Mit ähnlicher Logik reagieren viele Medienmacher auf die heute kommunizierte Newsfeed-Strategie von Facebook. Hochwertige Inhalte sollen auf einmal weniger wert sein als die persönlichen Empfehlungen von Freunden? Wehrlose Verlage werden indirekt zu kostenpflichtiger Distribution gezwungen?
Da liegt der Verdacht natürlich nahe, dass Mark Zuckerberg gar kein ehrenamtlicher Postbote* ist, sondern ein Unternehmer mit Gewinnerzielungsabsicht. Teufel aber auch.

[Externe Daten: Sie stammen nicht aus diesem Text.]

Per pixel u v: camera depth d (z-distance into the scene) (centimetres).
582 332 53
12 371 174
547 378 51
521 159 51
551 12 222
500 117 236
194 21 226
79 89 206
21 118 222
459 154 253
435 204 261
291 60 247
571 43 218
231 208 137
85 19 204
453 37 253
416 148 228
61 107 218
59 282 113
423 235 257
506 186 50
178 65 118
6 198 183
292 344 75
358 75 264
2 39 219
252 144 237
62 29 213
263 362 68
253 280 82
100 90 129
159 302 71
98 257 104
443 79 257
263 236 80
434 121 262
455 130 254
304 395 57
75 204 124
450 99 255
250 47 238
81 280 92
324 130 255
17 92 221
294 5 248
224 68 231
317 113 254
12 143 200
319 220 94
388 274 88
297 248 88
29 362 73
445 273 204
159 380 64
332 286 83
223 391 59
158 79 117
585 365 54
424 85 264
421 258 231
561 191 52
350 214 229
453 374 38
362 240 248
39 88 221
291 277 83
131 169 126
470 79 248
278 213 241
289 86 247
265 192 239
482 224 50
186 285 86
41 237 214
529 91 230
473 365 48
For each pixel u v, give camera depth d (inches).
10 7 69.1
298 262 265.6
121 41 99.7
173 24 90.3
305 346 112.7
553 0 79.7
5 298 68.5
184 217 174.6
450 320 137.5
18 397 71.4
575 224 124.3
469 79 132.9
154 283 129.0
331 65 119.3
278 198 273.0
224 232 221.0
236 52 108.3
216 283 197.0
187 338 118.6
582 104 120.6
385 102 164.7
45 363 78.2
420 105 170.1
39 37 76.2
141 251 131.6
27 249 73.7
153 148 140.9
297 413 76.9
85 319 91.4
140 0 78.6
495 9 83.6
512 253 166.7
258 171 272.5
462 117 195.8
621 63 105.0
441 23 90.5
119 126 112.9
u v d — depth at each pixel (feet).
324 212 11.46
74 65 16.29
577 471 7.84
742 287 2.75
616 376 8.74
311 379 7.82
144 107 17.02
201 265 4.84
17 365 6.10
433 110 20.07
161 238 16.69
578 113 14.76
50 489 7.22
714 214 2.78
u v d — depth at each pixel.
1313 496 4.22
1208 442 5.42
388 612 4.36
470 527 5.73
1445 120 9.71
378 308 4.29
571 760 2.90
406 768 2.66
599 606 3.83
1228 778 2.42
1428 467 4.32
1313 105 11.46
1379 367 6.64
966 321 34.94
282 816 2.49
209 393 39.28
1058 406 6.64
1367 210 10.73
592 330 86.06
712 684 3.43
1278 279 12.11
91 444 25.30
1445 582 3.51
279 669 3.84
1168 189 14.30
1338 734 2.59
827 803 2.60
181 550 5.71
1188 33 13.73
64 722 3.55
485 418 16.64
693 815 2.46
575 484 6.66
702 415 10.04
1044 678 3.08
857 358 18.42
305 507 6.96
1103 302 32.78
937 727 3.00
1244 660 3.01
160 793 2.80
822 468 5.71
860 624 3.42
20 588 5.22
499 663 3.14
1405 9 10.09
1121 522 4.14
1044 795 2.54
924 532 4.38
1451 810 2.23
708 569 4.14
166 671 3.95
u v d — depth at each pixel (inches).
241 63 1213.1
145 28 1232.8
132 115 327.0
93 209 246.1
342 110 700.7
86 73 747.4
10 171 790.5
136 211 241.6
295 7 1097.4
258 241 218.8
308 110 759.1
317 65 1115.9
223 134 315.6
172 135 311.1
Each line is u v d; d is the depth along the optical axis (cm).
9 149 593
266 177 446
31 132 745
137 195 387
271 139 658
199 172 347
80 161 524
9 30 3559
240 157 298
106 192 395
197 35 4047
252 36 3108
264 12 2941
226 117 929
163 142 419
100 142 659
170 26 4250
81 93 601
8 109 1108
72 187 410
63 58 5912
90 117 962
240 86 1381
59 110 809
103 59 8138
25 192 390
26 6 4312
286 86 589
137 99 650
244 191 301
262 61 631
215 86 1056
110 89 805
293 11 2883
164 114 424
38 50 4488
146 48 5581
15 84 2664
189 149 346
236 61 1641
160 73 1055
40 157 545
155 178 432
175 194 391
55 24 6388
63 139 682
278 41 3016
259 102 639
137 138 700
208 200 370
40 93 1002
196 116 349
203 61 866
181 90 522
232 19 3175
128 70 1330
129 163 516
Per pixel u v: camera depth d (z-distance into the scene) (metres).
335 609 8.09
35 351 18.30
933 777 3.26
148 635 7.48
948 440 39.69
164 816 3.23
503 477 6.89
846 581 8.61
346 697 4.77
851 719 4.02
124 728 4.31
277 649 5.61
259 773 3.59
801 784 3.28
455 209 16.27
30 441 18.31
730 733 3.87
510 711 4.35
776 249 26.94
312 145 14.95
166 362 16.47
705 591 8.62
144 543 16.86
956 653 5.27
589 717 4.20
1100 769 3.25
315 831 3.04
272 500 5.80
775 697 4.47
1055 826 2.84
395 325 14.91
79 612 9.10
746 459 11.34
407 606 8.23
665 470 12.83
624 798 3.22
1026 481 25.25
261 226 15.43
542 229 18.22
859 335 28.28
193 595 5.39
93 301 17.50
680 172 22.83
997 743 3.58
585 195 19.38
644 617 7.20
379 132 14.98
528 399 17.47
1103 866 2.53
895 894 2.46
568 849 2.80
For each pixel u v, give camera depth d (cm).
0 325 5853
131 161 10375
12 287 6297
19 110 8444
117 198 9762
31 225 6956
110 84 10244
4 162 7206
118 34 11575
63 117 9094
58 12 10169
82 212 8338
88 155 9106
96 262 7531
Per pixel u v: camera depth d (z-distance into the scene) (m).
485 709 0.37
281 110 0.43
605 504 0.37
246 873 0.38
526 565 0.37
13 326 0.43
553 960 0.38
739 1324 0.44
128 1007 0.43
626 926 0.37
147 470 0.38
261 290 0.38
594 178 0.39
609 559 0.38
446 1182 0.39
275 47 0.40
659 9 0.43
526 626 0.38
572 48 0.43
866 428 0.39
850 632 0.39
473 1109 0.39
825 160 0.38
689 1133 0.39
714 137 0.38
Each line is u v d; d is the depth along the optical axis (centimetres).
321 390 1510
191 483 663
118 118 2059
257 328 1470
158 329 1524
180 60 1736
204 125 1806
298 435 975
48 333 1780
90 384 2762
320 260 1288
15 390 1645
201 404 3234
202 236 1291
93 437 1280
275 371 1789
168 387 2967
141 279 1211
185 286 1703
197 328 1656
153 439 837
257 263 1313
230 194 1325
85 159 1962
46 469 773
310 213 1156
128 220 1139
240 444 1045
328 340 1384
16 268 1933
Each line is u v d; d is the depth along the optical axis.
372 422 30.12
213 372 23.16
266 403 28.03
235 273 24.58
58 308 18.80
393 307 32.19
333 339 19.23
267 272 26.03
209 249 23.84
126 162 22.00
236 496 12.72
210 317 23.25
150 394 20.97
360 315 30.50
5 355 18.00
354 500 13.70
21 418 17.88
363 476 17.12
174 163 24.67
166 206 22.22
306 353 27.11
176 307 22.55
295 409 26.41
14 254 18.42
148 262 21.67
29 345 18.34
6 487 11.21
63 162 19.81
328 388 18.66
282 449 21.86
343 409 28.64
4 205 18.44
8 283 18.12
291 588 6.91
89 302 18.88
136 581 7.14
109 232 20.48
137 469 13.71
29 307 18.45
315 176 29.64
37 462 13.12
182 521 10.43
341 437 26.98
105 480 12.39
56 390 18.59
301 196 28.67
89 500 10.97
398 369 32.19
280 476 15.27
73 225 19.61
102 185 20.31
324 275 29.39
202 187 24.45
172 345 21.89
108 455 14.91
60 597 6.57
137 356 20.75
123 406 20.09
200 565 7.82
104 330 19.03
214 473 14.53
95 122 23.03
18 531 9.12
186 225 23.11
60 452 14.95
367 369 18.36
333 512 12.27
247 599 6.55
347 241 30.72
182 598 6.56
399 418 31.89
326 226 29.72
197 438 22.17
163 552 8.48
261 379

Vor lauter Digitalisierungsdebatte vergisst man manchmal, dass folgende Grundregeln des Medienbetriebs weiterhin gelten:
1. Es gibt kein Grundrecht auf Traffic. Aufmerksamkeit muss man sich erarbeiten oder dafür bezahlen - oder beides. Egal, ob im Netz oder anderswo.
2. Die Auslieferung von Medien kostet Geld. Printverleger kennen das Prinzip. Oder gibt es Postdienste, Pressegrossisten und Kioskbesitzer, die so etwas umsonst machen? (Namen und Adressen bitte an unseren Vertriebschef mailen).
3. Der Leser entscheidet, was relevant ist. Wir reden doch alle über Customer Centricity. Dann sollten wir akzeptieren, dass Facebook danach handelt.
4. Klappern gehört zum Handwerk. Ja, Facebooks Weltverbesserungsrhetorik ist scheinheilig. Aber auch nicht schlimmer als Markenartikler, die Kindern Kalorienbomben als "Milchschnitte" verkaufen.
*Wortspiel made by Sascha Stoltenow in der W&V Facebookgruppe "Owned Media".